**Problem**: From the entries below, return only the lines starting at the one that contains "left elbow: (455, 693)" and ending at the one that contains "right hip: (245, 505)", exactly as they stand.

*** Block opens ***

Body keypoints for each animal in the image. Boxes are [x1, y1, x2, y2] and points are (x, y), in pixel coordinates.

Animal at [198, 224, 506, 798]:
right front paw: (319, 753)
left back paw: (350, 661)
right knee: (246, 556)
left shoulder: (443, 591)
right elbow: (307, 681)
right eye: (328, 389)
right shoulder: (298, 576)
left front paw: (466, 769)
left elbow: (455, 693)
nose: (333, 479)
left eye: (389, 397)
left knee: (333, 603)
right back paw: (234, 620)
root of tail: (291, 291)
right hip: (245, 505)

*** Block closes ***
*** Block opens ***

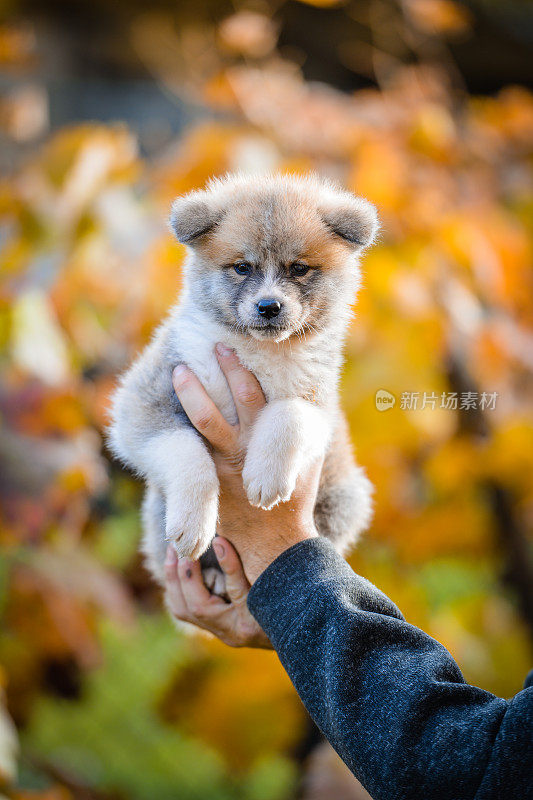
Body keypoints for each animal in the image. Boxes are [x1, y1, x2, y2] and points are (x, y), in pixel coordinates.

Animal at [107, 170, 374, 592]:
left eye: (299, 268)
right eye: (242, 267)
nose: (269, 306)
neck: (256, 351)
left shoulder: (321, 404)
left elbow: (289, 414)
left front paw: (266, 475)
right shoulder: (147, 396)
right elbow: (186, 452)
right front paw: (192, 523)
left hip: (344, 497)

*** Block closes ***

**Written response**:
left elbow: (455, 693)
nose: (333, 479)
left eye: (389, 397)
left knee: (333, 603)
right back paw: (234, 620)
root of tail: (291, 291)
right hip: (245, 505)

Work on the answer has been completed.